Pictures paired with source code
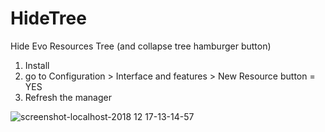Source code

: # HideTree

Hide Evo Resources Tree (and collapse tree hamburger button)

1) Install
2) go to Configuration > Interface and features > New Resource button = YES
3) Refresh the manager

![screenshot-localhost-2018 12 17-13-14-57](https://user-images.githubusercontent.com/7342798/50086598-dc8b9680-01fd-11e9-8cb6-bb930563d1c9.png)


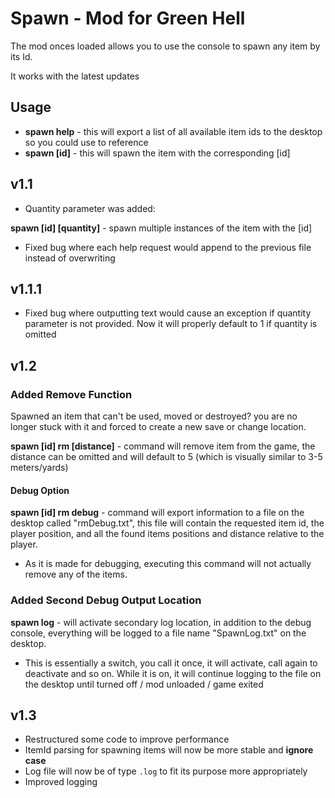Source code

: # Spawn - Mod for Green Hell

The mod onces loaded allows you to use the console to spawn any item by its Id.

It works with the latest updates

## Usage

* **spawn help** - this will export a list of all available item ids to the desktop so you could use to reference
* **spawn [id]** - this will spawn the item with the corresponding [id]

## v1.1

* Quantity parameter was added:

**spawn [id] [quantity]** - spawn multiple instances of the item with the [id]

* Fixed bug where each help request would append to the previous file instead of overwriting

## v1.1.1

* Fixed bug where outputting text would cause an exception if quantity parameter is not provided. Now it will properly default to 1 if quantity is omitted

## v1.2

### Added Remove Function

Spawned an item that can't be used, moved or destroyed? you are no longer stuck with it and forced to create a new save or change location.

**spawn [id] rm [distance]** - command will remove item from the game, the distance can be omitted and will default to 5 (which is visually similar to 3-5 meters/yards)

#### Debug Option

**spawn [id] rm debug** - command will export information to a file on the desktop called "rmDebug.txt", this file will contain the requested item id, the player position, and all the found items positions and distance relative to the player.

* As it is made for debugging, executing this command will not actually remove any of the items.

### Added Second Debug Output Location

**spawn log** - will activate secondary log location, in addition to the debug console, everything will be logged to a file name "SpawnLog.txt" on the desktop.

* This is essentially a switch, you call it once, it will activate, call again to deactivate and so on. While it is on, it will continue logging to the file on the desktop until turned off / mod unloaded / game exited

## v1.3

* Restructured some code to improve performance
* ItemId parsing for spawning items will now be more stable and **ignore case**
* Log file will now be of type `.log` to fit its purpose more appropriately
* Improved logging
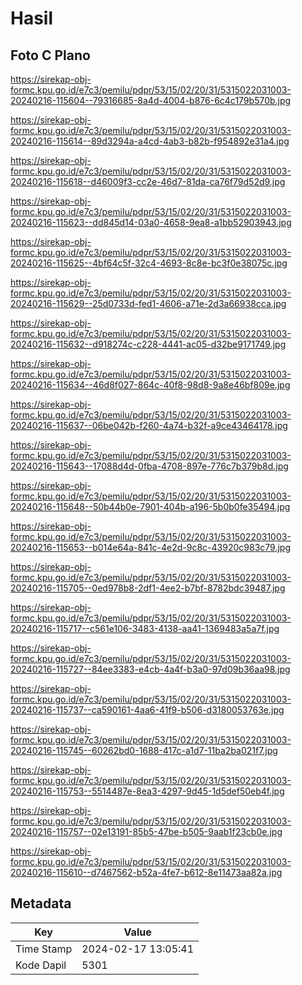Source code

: # Hasil

## Foto C Plano

https://sirekap-obj-formc.kpu.go.id/e7c3/pemilu/pdpr/53/15/02/20/31/5315022031003-20240216-115604--79316685-8a4d-4004-b876-6c4c179b570b.jpg

https://sirekap-obj-formc.kpu.go.id/e7c3/pemilu/pdpr/53/15/02/20/31/5315022031003-20240216-115614--89d3294a-a4cd-4ab3-b82b-f954892e31a4.jpg

https://sirekap-obj-formc.kpu.go.id/e7c3/pemilu/pdpr/53/15/02/20/31/5315022031003-20240216-115618--d46009f3-cc2e-46d7-81da-ca76f79d52d9.jpg

https://sirekap-obj-formc.kpu.go.id/e7c3/pemilu/pdpr/53/15/02/20/31/5315022031003-20240216-115623--dd845d14-03a0-4658-9ea8-a1bb52903943.jpg

https://sirekap-obj-formc.kpu.go.id/e7c3/pemilu/pdpr/53/15/02/20/31/5315022031003-20240216-115625--4bf64c5f-32c4-4693-8c8e-bc3f0e38075c.jpg

https://sirekap-obj-formc.kpu.go.id/e7c3/pemilu/pdpr/53/15/02/20/31/5315022031003-20240216-115629--25d0733d-fed1-4606-a71e-2d3a66938cca.jpg

https://sirekap-obj-formc.kpu.go.id/e7c3/pemilu/pdpr/53/15/02/20/31/5315022031003-20240216-115632--d918274c-c228-4441-ac05-d32be9171749.jpg

https://sirekap-obj-formc.kpu.go.id/e7c3/pemilu/pdpr/53/15/02/20/31/5315022031003-20240216-115634--46d8f027-864c-40f8-98d8-9a8e46bf809e.jpg

https://sirekap-obj-formc.kpu.go.id/e7c3/pemilu/pdpr/53/15/02/20/31/5315022031003-20240216-115637--06be042b-f260-4a74-b32f-a9ce43464178.jpg

https://sirekap-obj-formc.kpu.go.id/e7c3/pemilu/pdpr/53/15/02/20/31/5315022031003-20240216-115643--17088d4d-0fba-4708-897e-776c7b379b8d.jpg

https://sirekap-obj-formc.kpu.go.id/e7c3/pemilu/pdpr/53/15/02/20/31/5315022031003-20240216-115648--50b44b0e-7901-404b-a196-5b0b0fe35494.jpg

https://sirekap-obj-formc.kpu.go.id/e7c3/pemilu/pdpr/53/15/02/20/31/5315022031003-20240216-115653--b014e64a-841c-4e2d-9c8c-43920c983c79.jpg

https://sirekap-obj-formc.kpu.go.id/e7c3/pemilu/pdpr/53/15/02/20/31/5315022031003-20240216-115705--0ed978b8-2df1-4ee2-b7bf-8782bdc39487.jpg

https://sirekap-obj-formc.kpu.go.id/e7c3/pemilu/pdpr/53/15/02/20/31/5315022031003-20240216-115717--c561e106-3483-4138-aa41-1369483a5a7f.jpg

https://sirekap-obj-formc.kpu.go.id/e7c3/pemilu/pdpr/53/15/02/20/31/5315022031003-20240216-115727--84ee3383-e4cb-4a4f-b3a0-97d09b36aa98.jpg

https://sirekap-obj-formc.kpu.go.id/e7c3/pemilu/pdpr/53/15/02/20/31/5315022031003-20240216-115737--ca590161-4aa6-41f9-b506-d3180053763e.jpg

https://sirekap-obj-formc.kpu.go.id/e7c3/pemilu/pdpr/53/15/02/20/31/5315022031003-20240216-115745--60262bd0-1688-417c-a1d7-11ba2ba021f7.jpg

https://sirekap-obj-formc.kpu.go.id/e7c3/pemilu/pdpr/53/15/02/20/31/5315022031003-20240216-115753--5514487e-8ea3-4297-9d45-1d5def50eb4f.jpg

https://sirekap-obj-formc.kpu.go.id/e7c3/pemilu/pdpr/53/15/02/20/31/5315022031003-20240216-115757--02e13191-85b5-47be-b505-9aab1f23cb0e.jpg

https://sirekap-obj-formc.kpu.go.id/e7c3/pemilu/pdpr/53/15/02/20/31/5315022031003-20240216-115610--d7467562-b52a-4fe7-b612-8e11473aa82a.jpg


## Metadata

| Key        | Value               |
| ---------- | ------------------- |
| Time Stamp | 2024-02-17 13:05:41 |
| Kode Dapil | 5301                |



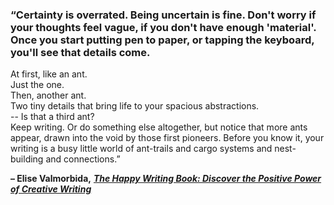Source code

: ### “Certainty is overrated. Being uncertain is fine. Don't worry if your thoughts feel vague, if you don't have enough 'material'. Once you start putting pen to paper, or tapping the keyboard, you'll see that details come.  
At first, like an ant.  
Just the one.  
Then, another ant.  
Two tiny details that bring life to your spacious abstractions.  
\-- Is that a third ant?  
Keep writing. Or do something else altogether, but notice that more ants appear, drawn into the void by those first pioneers. Before you know it, your writing is a busy little world of ant-trails and cargo systems and nest-building and connections.”

**– Elise Valmorbida,** _[**The Happy Writing Book: Discover the Positive Power of Creative Writing**](https://londonwriterssalon.us4.list-manage.com/track/click?u=8b047263967451488070a8ad0&id=2d6a9f8de8&e=bc5cbc9b90)_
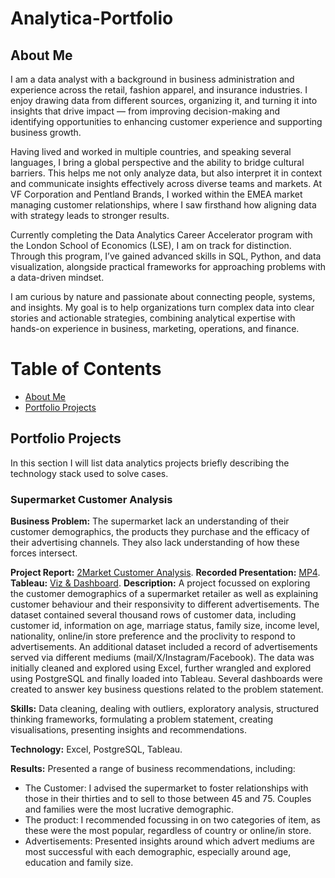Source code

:# Analytica-Portfolio

## About Me

I am a data analyst with a background in business administration and experience across the retail, fashion apparel, and insurance industries. I enjoy drawing data from different sources, organizing it, and turning it into insights that drive impact — from improving decision-making and identifying opportunities to enhancing customer experience and supporting business growth.

Having lived and worked in multiple countries, and speaking several languages, I bring a global perspective and the ability to bridge cultural barriers. This helps me not only analyze data, but also interpret it in context and communicate insights effectively across diverse teams and markets. At VF Corporation and Pentland Brands, I worked within the EMEA market managing customer relationships, where I saw firsthand how aligning data with strategy leads to stronger results.

Currently completing the Data Analytics Career Accelerator program with the London School of Economics (LSE), I am on track for distinction. Through this program, I’ve gained advanced skills in SQL, Python, and data visualization, alongside practical frameworks for approaching problems with a data-driven mindset.

I am curious by nature and passionate about connecting people, systems, and insights. My goal is to help organizations turn complex data into clear stories and actionable strategies, combining analytical expertise with hands-on experience in business, marketing, operations, and finance.

# Table of Contents

- [About Me](#about-me)
- [Portfolio Projects](#portfolio-projects)

## Portfolio Projects

In this section I will list data analytics projects briefly describing the technology stack used to solve cases.

### Supermarket Customer Analysis

**Business Problem:** The supermarket lack an understanding of their customer demographics, the products they purchase and the efficacy of their advertising channels. They also lack understanding of how these forces intersect.

**Project Report:** [2Market Customer Analysis](https://github.com/ElizabethLiang/Analytica-Portfolio/blob/main/2Market%20Customer%20Analysis.pdf).
**Recorded Presentation:** [MP4]([https://github.com/ElizabethLiang/Analytica-Portfolio/blob/main/2Market%20Customer%20Analysis.pdf](https://github.com/ElizabethLiang/Analytica-Portfolio/blob/main/Customer%20Purchase%20Behavior%20Analysis.mp4)).
**Tableau:** [Viz & Dashboard]([https://github.com/ElizabethLiang/Analytica-Portfolio/blob/main/2Market%20Customer%20Analysis.pdf](https://github.com/ElizabethLiang/Analytica-Portfolio/blob/main/2%20Market%20Viz.twbx)).
**Description:** A project focussed on exploring the customer demographics of a supermarket retailer as well as explaining customer behaviour and their responsivity to different advertisements. The dataset contained several thousand rows of customer data, including customer id, information on age, marriage status, family size, income level, nationality, online/in store preference and the proclivity to respond to advertisements. An additional dataset included a record of advertisements served via different mediums (mail/X/Instagram/Facebook). The data was initially cleaned and explored using Excel, further wrangled and explored using PostgreSQL and finally loaded into Tableau. Several dashboards were created to answer key business questions related to the problem statement.

**Skills:** Data cleaning, dealing with outliers, exploratory analysis, structured thinking frameworks, formulating a problem statement, creating visualisations, presenting insights and recommendations.

**Technology:** Excel, PostgreSQL, Tableau.

**Results:** Presented a range of business recommendations, including:
- The Customer: I advised the supermarket to foster relationships with those in their thirties and to sell to those between 45 and 75. Couples and families were the most lucrative demographic.
- The product: I recommended focussing in on two categories of item, as these were the most popular, regardless of country or online/in store.
- Advertisements: Presented insights around which advert mediums are most successful with each demographic, especially around age, education and family size.

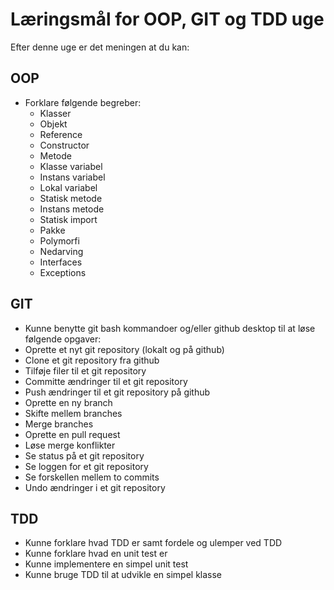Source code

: # Læringsmål for OOP, GIT og TDD uge

Efter denne uge er det meningen at du kan:

## OOP

- Forklare følgende begreber:
  - Klasser
  - Objekt
  - Reference
  - Constructor
  - Metode
  - Klasse variabel
  - Instans variabel
  - Lokal variabel
  - Statisk metode
  - Instans metode
  - Statisk import
  - Pakke
  - Polymorfi
  - Nedarving
  - Interfaces
  - Exceptions

## GIT

- Kunne benytte git bash kommandoer og/eller github desktop til at løse følgende opgaver:
- Oprette et nyt git repository (lokalt og på github)
- Clone et git repository fra github
- Tilføje filer til et git repository
- Committe ændringer til et git repository
- Push ændringer til et git repository på github
- Oprette en ny branch
- Skifte mellem branches
- Merge branches
- Oprette en pull request
- Løse merge konflikter
- Se status på et git repository
- Se loggen for et git repository
- Se forskellen mellem to commits
- Undo ændringer i et git repository

## TDD

- Kunne forklare hvad TDD er samt fordele og ulemper ved TDD
- Kunne forklare hvad en unit test er
- Kunne implementere en simpel unit test
- Kunne bruge TDD til at udvikle en simpel klasse
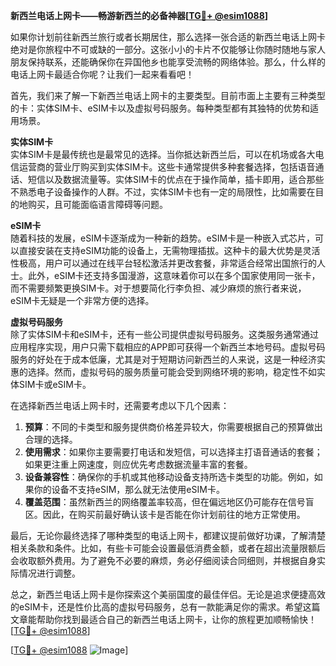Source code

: **新西兰电话上网卡——畅游新西兰的必备神器[[TG💪+ @esim1088](https://t.me/s/esim1088)]**

如果你计划前往新西兰旅行或者长期居住，那么选择一张合适的新西兰电话上网卡绝对是你旅程中不可或缺的一部分。这张小小的卡片不仅能够让你随时随地与家人朋友保持联系，还能确保你在异国他乡也能享受流畅的网络体验。那么，什么样的电话上网卡最适合你呢？让我们一起来看看吧！

首先，我们来了解一下新西兰电话上网卡的主要类型。目前市面上主要有三种类型的卡：实体SIM卡、eSIM卡以及虚拟号码服务。每种类型都有其独特的优势和适用场景。

**实体SIM卡**  
实体SIM卡是最传统也是最常见的选择。当你抵达新西兰后，可以在机场或各大电信运营商的营业厅购买到实体SIM卡。这些卡通常提供多种套餐选择，包括语音通话、短信以及数据流量等。实体SIM卡的优点在于操作简单，插卡即用，适合那些不熟悉电子设备操作的人群。不过，实体SIM卡也有一定的局限性，比如需要在目的地购买，且可能面临语言障碍等问题。

**eSIM卡**  
随着科技的发展，eSIM卡逐渐成为一种新的趋势。eSIM卡是一种嵌入式芯片，可以直接安装在支持eSIM功能的设备上，无需物理插拔。这种卡的最大优势是灵活性极高，用户可以通过在线平台轻松激活并更改套餐，非常适合经常出国旅行的人士。此外，eSIM卡还支持多国漫游，这意味着你可以在多个国家使用同一张卡，而不需要频繁更换SIM卡。对于想要简化行李负担、减少麻烦的旅行者来说，eSIM卡无疑是一个非常方便的选择。

**虚拟号码服务**  
除了实体SIM卡和eSIM卡，还有一些公司提供虚拟号码服务。这类服务通常通过应用程序实现，用户只需下载相应的APP即可获得一个新西兰本地号码。虚拟号码服务的好处在于成本低廉，尤其是对于短期访问新西兰的人来说，这是一种经济实惠的选择。然而，虚拟号码的服务质量可能会受到网络环境的影响，稳定性不如实体SIM卡或eSIM卡。

在选择新西兰电话上网卡时，还需要考虑以下几个因素：

1. **预算**：不同的卡类型和服务提供商价格差异较大，你需要根据自己的预算做出合理的选择。
2. **使用需求**：如果你主要需要打电话和发短信，可以选择主打语音通话的套餐；如果更注重上网速度，则应优先考虑数据流量丰富的套餐。
3. **设备兼容性**：确保你的手机或其他移动设备支持所选卡类型的功能。例如，如果你的设备不支持eSIM，那么就无法使用eSIM卡。
4. **覆盖范围**：虽然新西兰的网络覆盖率较高，但在偏远地区仍可能存在信号盲区。因此，在购买前最好确认该卡是否能在你计划前往的地方正常使用。

最后，无论你最终选择了哪种类型的电话上网卡，都建议提前做好功课，了解清楚相关条款和条件。比如，有些卡可能会设置最低消费金额，或者在超出流量限额后会收取额外费用。为了避免不必要的麻烦，务必仔细阅读合同细则，并根据自身实际情况进行调整。

总之，新西兰电话上网卡是你探索这个美丽国度的最佳伴侣。无论是追求便捷高效的eSIM卡，还是性价比高的虚拟号码服务，总有一款能满足你的需求。希望这篇文章能帮助你找到最适合自己的新西兰电话上网卡，让你的旅程更加顺畅愉快！[[TG💪+ @esim1088](https://t.me/s/esim1088)]

[[TG💪+ @esim1088](https://t.me/s/esim1088) ![Image](https://i.postimg.cc/4NQfJmqS/Snipaste-2025-05-13-00-14-12.png)]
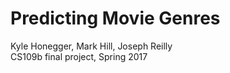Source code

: # Predicting Movie Genres

Kyle Honegger, Mark Hill, Joseph Reilly <br>
CS109b final project, Spring 2017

ASSIGNMENT
Looking at the data above, return every line from the one with "Spawned an item" down to the one with "### Added Second Debug Output Location", exactly and inclusively.

EXERCISE OUTPUT
Spawned an item that can't be used, moved or destroyed? you are no longer stuck with it and forced to create a new save or change location.

**spawn [id] rm [distance]** - command will remove item from the game, the distance can be omitted and will default to 5 (which is visually similar to 3-5 meters/yards)

#### Debug Option

**spawn [id] rm debug** - command will export information to a file on the desktop called "rmDebug.txt", this file will contain the requested item id, the player position, and all the found items positions and distance relative to the player.

* As it is made for debugging, executing this command will not actually remove any of the items.

### Added Second Debug Output Location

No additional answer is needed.